▶ _Action item_: Write out the lines below again, replacing "chart" with "graph" everywhere and keeping everything else the same. Leave the pictures out of your answer.
Excerpted records START
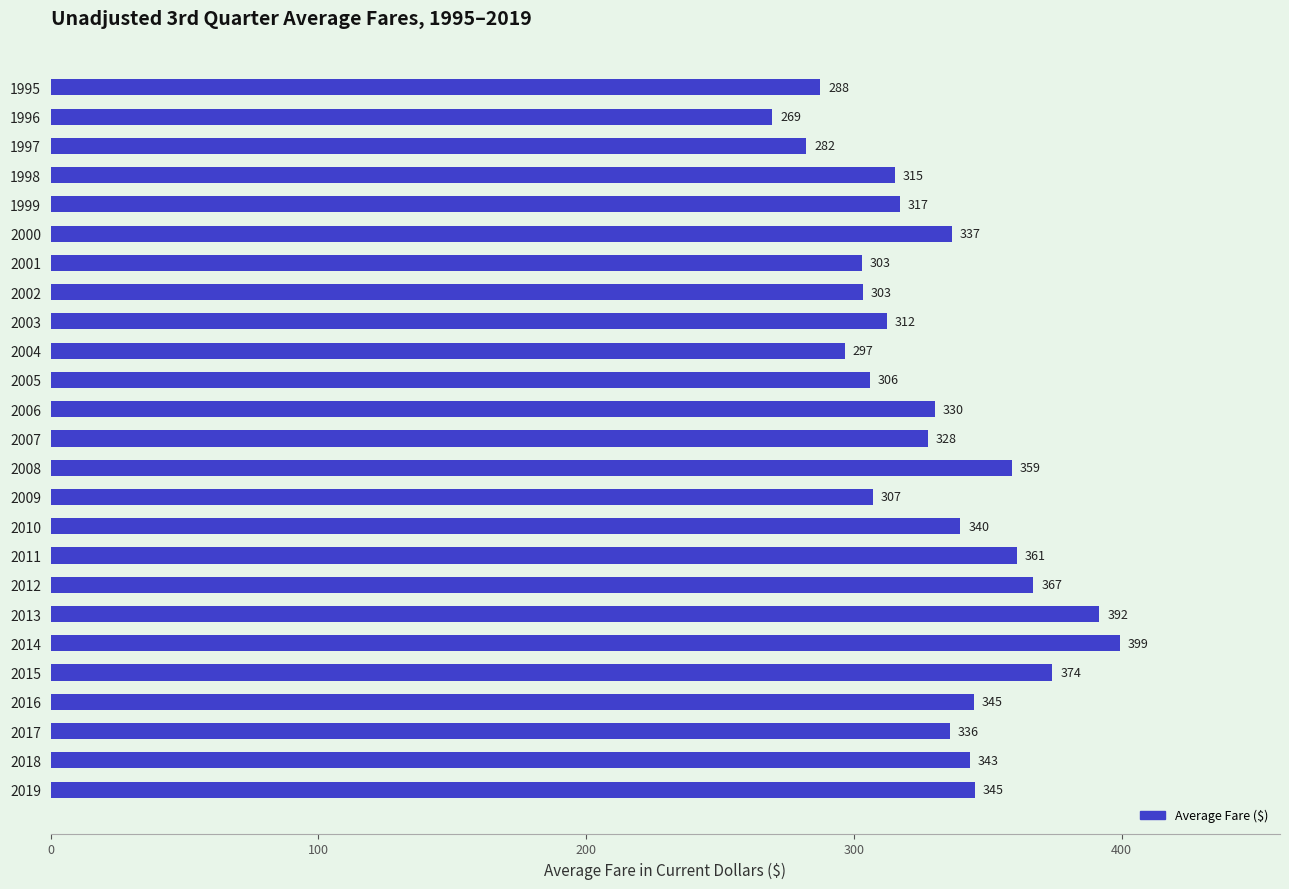

True or false: the data shows 525.9 at 2005.

False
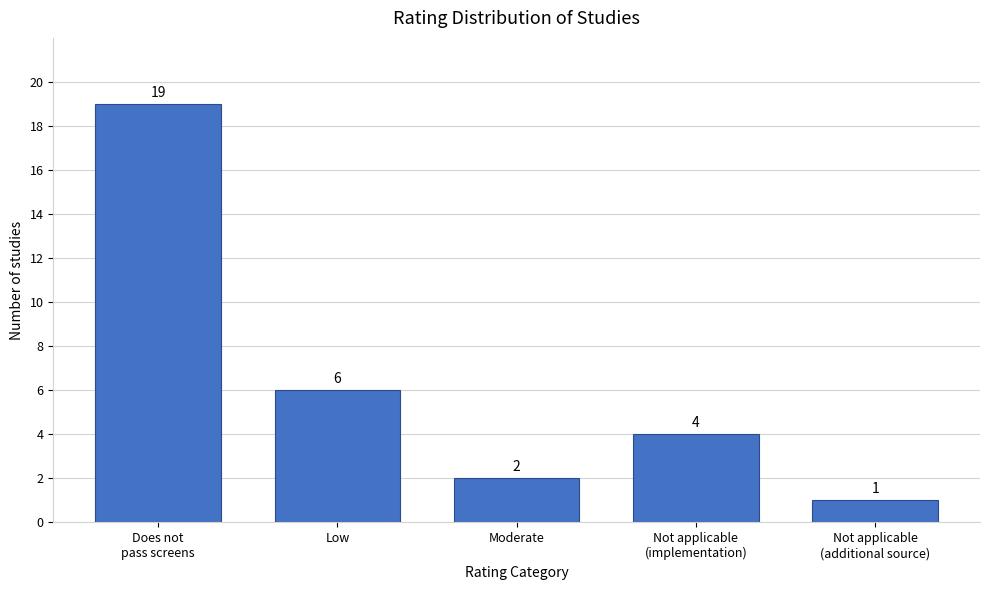

Reading left to right, extract all data points from this chart.

19	6	2	4	1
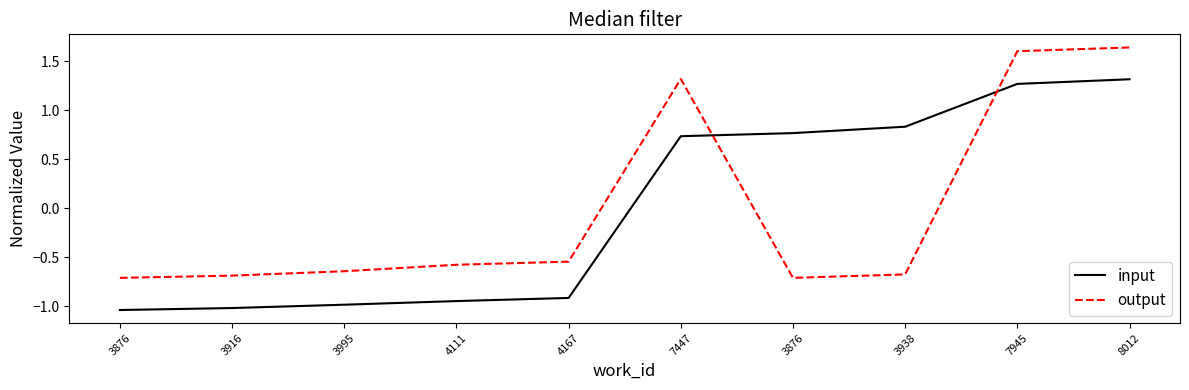

Is this an area chart (filled region under the line)?

No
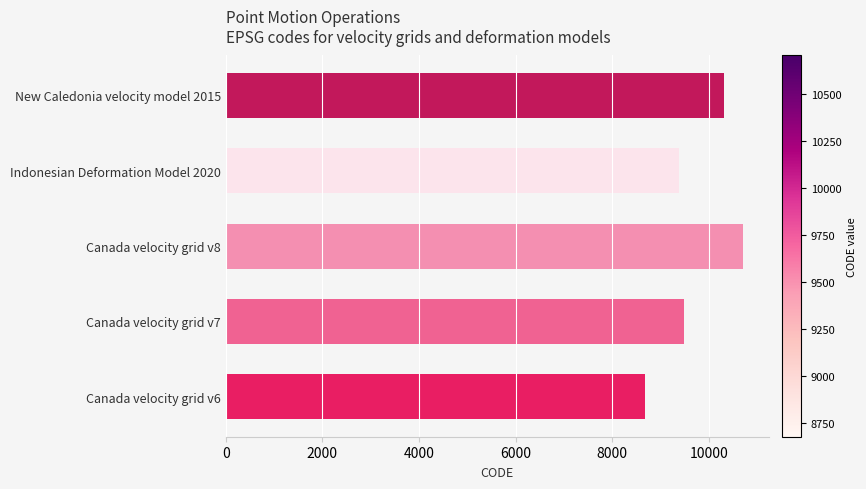

Reading left to right, transcribe all the data shown in this chart.

0=8676	2000=9483	4000=10707	6000=9375	8000=10323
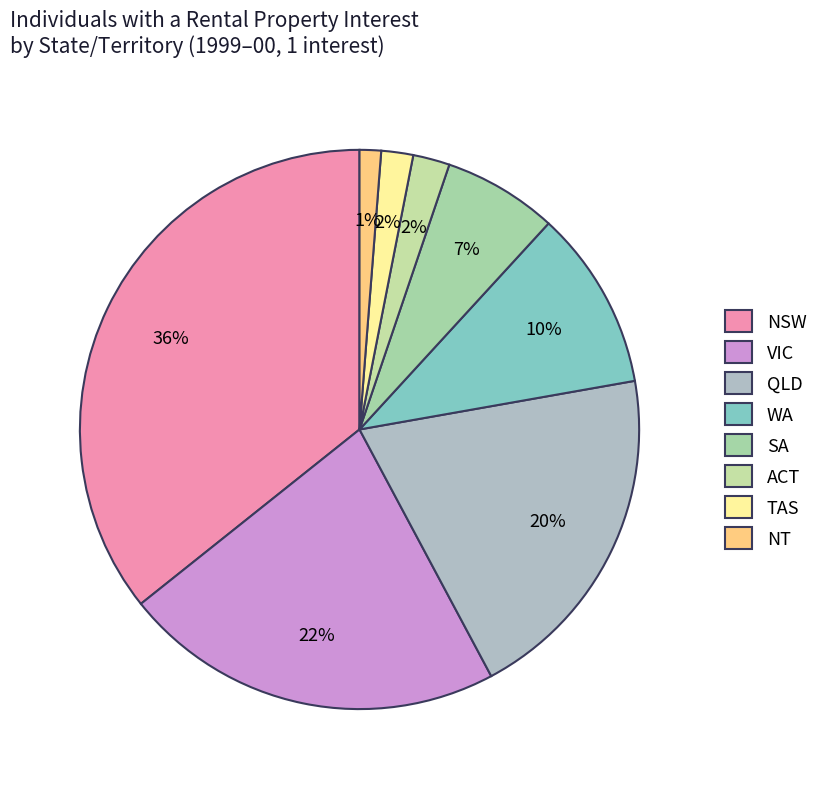

How many slices are in this pie chart?

8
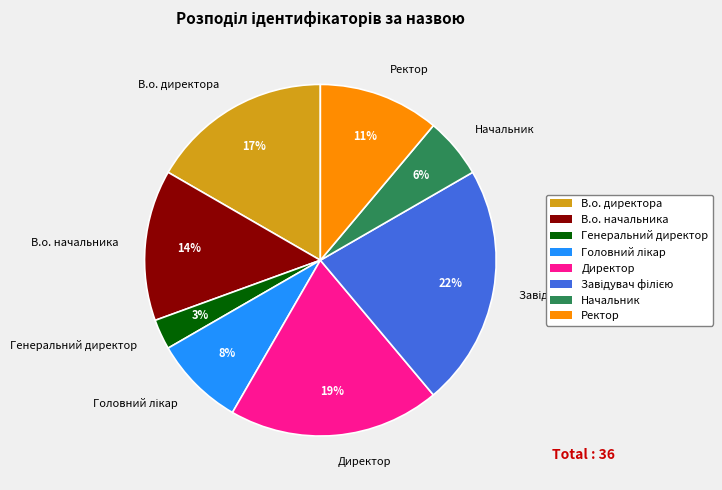

To the nearest percent, what percentage of the pie is В.о. директора?

17%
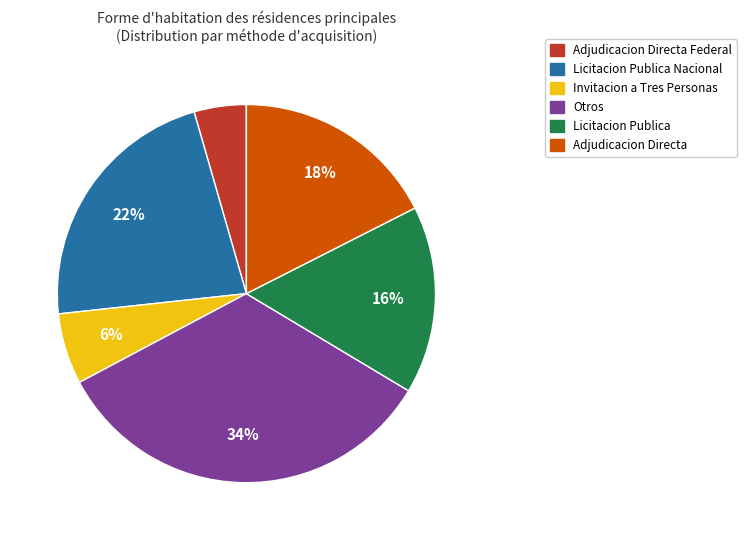

Rank the categories by value from lowest to highest.

Adjudicacion Directa Federal, Invitacion a Tres Personas, Licitacion Publica, Adjudicacion Directa, Licitacion Publica Nacional, Otros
Excerpted records END
▶ _Expected output_:
True or false: the data shows 525.9 at 2005.

False

Reading left to right, extract all data points from this graph.

19	6	2	4	1

Is this an area graph (filled region under the line)?

No

Reading left to right, transcribe all the data shown in this graph.

0=8676	2000=9483	4000=10707	6000=9375	8000=10323

How many slices are in this pie graph?

8

To the nearest percent, what percentage of the pie is В.о. директора?

17%

Rank the categories by value from lowest to highest.

Adjudicacion Directa Federal, Invitacion a Tres Personas, Licitacion Publica, Adjudicacion Directa, Licitacion Publica Nacional, Otros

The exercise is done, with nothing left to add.